REQUEST:
Once you have located the line containing "X146050000Y-85090000D03*" in the material below, return it exactly along with each line after it through the line containing "X154960000Y-118090000D02*".

DATA FOR PROCESSING section start

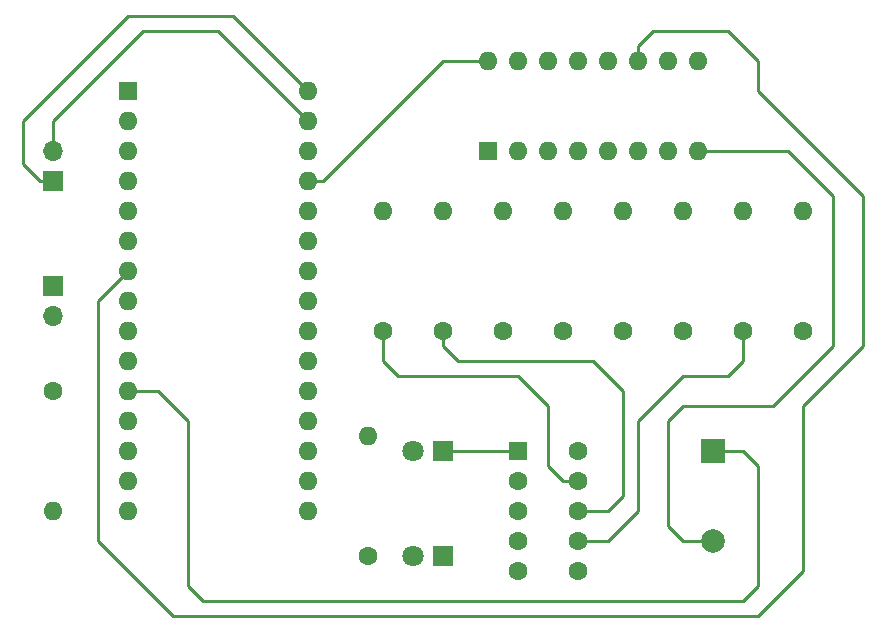
<source format=gbr>
G04 #@! TF.GenerationSoftware,KiCad,Pcbnew,(5.1.5)-3*
G04 #@! TF.CreationDate,2020-04-04T18:01:30+02:00*
G04 #@! TF.ProjectId,BuzzDuino,42757a7a-4475-4696-9e6f-2e6b69636164,rev?*
G04 #@! TF.SameCoordinates,Original*
G04 #@! TF.FileFunction,Copper,L2,Bot*
G04 #@! TF.FilePolarity,Positive*
%FSLAX46Y46*%
G04 Gerber Fmt 4.6, Leading zero omitted, Abs format (unit mm)*
G04 Created by KiCad (PCBNEW (5.1.5)-3) date 2020-04-04 18:01:30*
%MOMM*%
%LPD*%
G04 APERTURE LIST*
%ADD10O,1.600000X1.600000*%
%ADD11C,1.600000*%
%ADD12O,1.700000X1.700000*%
%ADD13R,1.700000X1.700000*%
%ADD14R,1.600000X1.600000*%
%ADD15C,2.000000*%
%ADD16R,2.000000X2.000000*%
%ADD17C,1.800000*%
%ADD18R,1.800000X1.800000*%
%ADD19C,0.250000*%
G04 APERTURE END LIST*
D10*
X128270000Y-109220000D03*
D11*
X128270000Y-119380000D03*
D10*
X101600000Y-115570000D03*
D11*
X101600000Y-105410000D03*
D12*
X101600000Y-99060000D03*
D13*
X101600000Y-96520000D03*
D12*
X101600000Y-85090000D03*
D13*
X101600000Y-87630000D03*
D10*
X123190000Y-115570000D03*
X107950000Y-115570000D03*
X123190000Y-80010000D03*
X107950000Y-113030000D03*
X123190000Y-82550000D03*
X107950000Y-110490000D03*
X123190000Y-85090000D03*
X107950000Y-107950000D03*
X123190000Y-87630000D03*
X107950000Y-105410000D03*
X123190000Y-90170000D03*
X107950000Y-102870000D03*
X123190000Y-92710000D03*
X107950000Y-100330000D03*
X123190000Y-95250000D03*
X107950000Y-97790000D03*
X123190000Y-97790000D03*
X107950000Y-95250000D03*
X123190000Y-100330000D03*
X107950000Y-92710000D03*
X123190000Y-102870000D03*
X107950000Y-90170000D03*
X123190000Y-105410000D03*
X107950000Y-87630000D03*
X123190000Y-107950000D03*
X107950000Y-85090000D03*
X123190000Y-110490000D03*
X107950000Y-82550000D03*
X123190000Y-113030000D03*
D14*
X107950000Y-80010000D03*
D10*
X160020000Y-90170000D03*
D11*
X160020000Y-100330000D03*
D15*
X157480000Y-118090000D03*
D16*
X157480000Y-110490000D03*
D11*
X146050000Y-110490000D03*
X146050000Y-113030000D03*
X146050000Y-115570000D03*
X146050000Y-118110000D03*
X146050000Y-120650000D03*
X140970000Y-120650000D03*
X140970000Y-118110000D03*
X140970000Y-115570000D03*
X140970000Y-113030000D03*
D14*
X140970000Y-110490000D03*
D10*
X138430000Y-77470000D03*
X156210000Y-85090000D03*
X140970000Y-77470000D03*
X153670000Y-85090000D03*
X143510000Y-77470000D03*
X151130000Y-85090000D03*
X146050000Y-77470000D03*
X148590000Y-85090000D03*
X148590000Y-77470000D03*
X146050000Y-85090000D03*
X151130000Y-77470000D03*
X143510000Y-85090000D03*
X153670000Y-77470000D03*
X140970000Y-85090000D03*
X156210000Y-77470000D03*
D14*
X138430000Y-85090000D03*
D10*
X154940000Y-90170000D03*
D11*
X154940000Y-100330000D03*
D10*
X149860000Y-90170000D03*
D11*
X149860000Y-100330000D03*
D10*
X144780000Y-90170000D03*
D11*
X144780000Y-100330000D03*
D10*
X139700000Y-90170000D03*
D11*
X139700000Y-100330000D03*
D10*
X134620000Y-90170000D03*
D11*
X134620000Y-100330000D03*
D10*
X129540000Y-90170000D03*
D11*
X129540000Y-100330000D03*
D10*
X165100000Y-90170000D03*
D11*
X165100000Y-100330000D03*
D17*
X132080000Y-110490000D03*
D18*
X134620000Y-110490000D03*
D17*
X132080000Y-119380000D03*
D18*
X134620000Y-119380000D03*
D19*
X100500000Y-87630000D02*
X101600000Y-87630000D01*
X116840000Y-73660000D02*
X107950000Y-73660000D01*
X107950000Y-73660000D02*
X99060000Y-82550000D01*
X123190000Y-80010000D02*
X116840000Y-73660000D01*
X99060000Y-82550000D02*
X99060000Y-86190000D01*
X99060000Y-86190000D02*
X100500000Y-87630000D01*
X134620000Y-110490000D02*
X140970000Y-110490000D01*
X156210000Y-85090000D02*
X163830000Y-85090000D01*
X163830000Y-85090000D02*
X167640000Y-88900000D01*
X167640000Y-88900000D02*
X167640000Y-101600000D01*
X167640000Y-101600000D02*
X162560000Y-106680000D01*
X162560000Y-106680000D02*
X154940000Y-106680000D01*
X154940000Y-106680000D02*
X153670000Y-107950000D01*
X153670000Y-107950000D02*
X153670000Y-116840000D01*
X153670000Y-116840000D02*
X154940000Y-118110000D01*
X154960000Y-118090000D02*
X157480000Y-118090000D01*
X154940000Y-118110000D02*
X154960000Y-118090000D01*
X109220000Y-74930000D02*
X101600000Y-82550000D01*
X123190000Y-82550000D02*
X115570000Y-74930000D01*
X115570000Y-74930000D02*
X109220000Y-74930000D01*
X101600000Y-82550000D02*
X101600000Y-85090000D01*
X123190000Y-87630000D02*
X124460000Y-87630000D01*
X134620000Y-77470000D02*
X138430000Y-77470000D01*
X124460000Y-87630000D02*
X134620000Y-77470000D01*
X160020000Y-110490000D02*
X157480000Y-110490000D01*
X161290000Y-121920000D02*
X161290000Y-111760000D01*
X160020000Y-123190000D02*
X161290000Y-121920000D01*
X110490000Y-105410000D02*
X113030000Y-107950000D01*
X107950000Y-105410000D02*
X110490000Y-105410000D01*
X161290000Y-111760000D02*
X160020000Y-110490000D01*
X113030000Y-121920000D02*
X114300000Y-123190000D01*
X113030000Y-107950000D02*
X113030000Y-121920000D01*
X114300000Y-123190000D02*
X160020000Y-123190000D01*
X151130000Y-76200000D02*
X151130000Y-77470000D01*
X158750000Y-74930000D02*
X152400000Y-74930000D01*
X152400000Y-74930000D02*
X151130000Y-76200000D01*
X111760000Y-124460000D02*
X161290000Y-124460000D01*
X107950000Y-95250000D02*
X105410000Y-97790000D01*
X105410000Y-97790000D02*
X105410000Y-118110000D01*
X161290000Y-124460000D02*
X165100000Y-120650000D01*
X105410000Y-118110000D02*
X111760000Y-124460000D01*
X165100000Y-120650000D02*
X165100000Y-106680000D01*
X161290000Y-77470000D02*
X158750000Y-74930000D01*
X170180000Y-101600000D02*
X170180000Y-88900000D01*
X165100000Y-106680000D02*
X170180000Y-101600000D01*
X170180000Y-88900000D02*
X161290000Y-80010000D01*
X161290000Y-80010000D02*
X161290000Y-77470000D01*
X146050000Y-113030000D02*
X144780000Y-113030000D01*
X144780000Y-113030000D02*
X143510000Y-111760000D01*
X143510000Y-111760000D02*
X143510000Y-106680000D01*
X143510000Y-106680000D02*
X140970000Y-104140000D01*
X140970000Y-104140000D02*
X130810000Y-104140000D01*
X129540000Y-102870000D02*
X129540000Y-100330000D01*
X130810000Y-104140000D02*
X129540000Y-102870000D01*
X134620000Y-100330000D02*
X134620000Y-101600000D01*
X134620000Y-101600000D02*
X135890000Y-102870000D01*
X135890000Y-102870000D02*
X147320000Y-102870000D01*
X147320000Y-102870000D02*
X149860000Y-105410000D01*
X149860000Y-105410000D02*
X149860000Y-114300000D01*
X148590000Y-115570000D02*
X146050000Y-115570000D01*
X149860000Y-114300000D02*
X148590000Y-115570000D01*
X160020000Y-102870000D02*
X158750000Y-104140000D01*
X160020000Y-100330000D02*
X160020000Y-102870000D01*
X148590000Y-118110000D02*
X146050000Y-118110000D01*
X151130000Y-115570000D02*
X148590000Y-118110000D01*
X151130000Y-107950000D02*
X151130000Y-115570000D01*
X158750000Y-104140000D02*
X154940000Y-104140000D01*
X154940000Y-104140000D02*
X151130000Y-107950000D01*
M02*

</source>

DATA FOR PROCESSING section end

COMPLETED TASK:
X146050000Y-85090000D03*
X151130000Y-77470000D03*
X143510000Y-85090000D03*
X153670000Y-77470000D03*
X140970000Y-85090000D03*
X156210000Y-77470000D03*
D14*
X138430000Y-85090000D03*
D10*
X154940000Y-90170000D03*
D11*
X154940000Y-100330000D03*
D10*
X149860000Y-90170000D03*
D11*
X149860000Y-100330000D03*
D10*
X144780000Y-90170000D03*
D11*
X144780000Y-100330000D03*
D10*
X139700000Y-90170000D03*
D11*
X139700000Y-100330000D03*
D10*
X134620000Y-90170000D03*
D11*
X134620000Y-100330000D03*
D10*
X129540000Y-90170000D03*
D11*
X129540000Y-100330000D03*
D10*
X165100000Y-90170000D03*
D11*
X165100000Y-100330000D03*
D17*
X132080000Y-110490000D03*
D18*
X134620000Y-110490000D03*
D17*
X132080000Y-119380000D03*
D18*
X134620000Y-119380000D03*
D19*
X100500000Y-87630000D02*
X101600000Y-87630000D01*
X116840000Y-73660000D02*
X107950000Y-73660000D01*
X107950000Y-73660000D02*
X99060000Y-82550000D01*
X123190000Y-80010000D02*
X116840000Y-73660000D01*
X99060000Y-82550000D02*
X99060000Y-86190000D01*
X99060000Y-86190000D02*
X100500000Y-87630000D01*
X134620000Y-110490000D02*
X140970000Y-110490000D01*
X156210000Y-85090000D02*
X163830000Y-85090000D01*
X163830000Y-85090000D02*
X167640000Y-88900000D01*
X167640000Y-88900000D02*
X167640000Y-101600000D01*
X167640000Y-101600000D02*
X162560000Y-106680000D01*
X162560000Y-106680000D02*
X154940000Y-106680000D01*
X154940000Y-106680000D02*
X153670000Y-107950000D01*
X153670000Y-107950000D02*
X153670000Y-116840000D01*
X153670000Y-116840000D02*
X154940000Y-118110000D01*
X154960000Y-118090000D02*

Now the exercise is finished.